There is a marginally active #nlnog (irc.nlnog.net) and fairly active #networker channel that I lurk on despite not speaking Dutch - but they are mostly European. I am on several Slack groups that are DNS-focused. There is the DNS-OARC Mattermost. I do sort of prefer IRC - Slack becomes quickly fragmented into "helpful" topical sub-groups that I never have the time to look at - one layer of categorization is plenty. Discord is walled garden. Social media is barely functional for conversations - it is a broadcast mechanism. Email lists are also functional but have been dying out in favor of... nothing. I am on some IRC channels dedicated to very narrow subjects (all OSS-related.) If someone wants to champion an effort to re-invigorate an IRC channel, I'd probably be there. I just looked at the Freenode #nanog - three other participants. I'm not even sure if that was the server/channel that I had used in the past, so pointers welcome if there is a more lively channel. As with all open platforms, keeping the really off-topic chatter down is a challenge. It drives people away. Also, there needs to be some minor gatekeeping, otherwise #nanog would become "I can't print - is the internet down?" I have no answers on this issue, though. JT On 20 Aug 2025, at 17:39, jim deleskie via NANOG wrote:
I haven't been on IRC in a long long time. Damn I'm old. :(
On Wed, Aug 20, 2025, 8:36 PM Mark Prosser via NANOG <nanog@lists.nanog.org> wrote:
I was chatting with some industry colleagues recently and I realized that various sectors of our industry are not "online" in the spaces I'm online.

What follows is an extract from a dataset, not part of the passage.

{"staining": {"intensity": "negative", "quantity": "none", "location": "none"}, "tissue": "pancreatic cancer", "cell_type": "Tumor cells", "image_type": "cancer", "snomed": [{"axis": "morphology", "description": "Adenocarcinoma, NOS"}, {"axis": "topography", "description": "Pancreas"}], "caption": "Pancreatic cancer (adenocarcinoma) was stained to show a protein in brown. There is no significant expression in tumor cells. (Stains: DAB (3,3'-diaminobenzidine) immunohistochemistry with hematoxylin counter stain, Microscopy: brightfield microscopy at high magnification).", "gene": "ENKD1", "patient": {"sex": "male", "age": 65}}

Perhaps there was a time when most of us were on mailing lists & IRC, but now the communities seem fragmented and behind walled gardens (Mainly Discord and Slack .. the latter is deleting our messages faster and faster).
Personally, I'm subscribed to several discord groups (including NANOG), several slack groups, a few mailing lists, IRC (I'm not on that often these days), one or two Matrix groups, IETF Zulip...
This quickly becomes cumbersome and I find myself mainly in Packet Pushers & NAF Slack groups -- while being "reachable" in other places. I feel like I'm missing out on conversations outside of the few bubbles I participate in.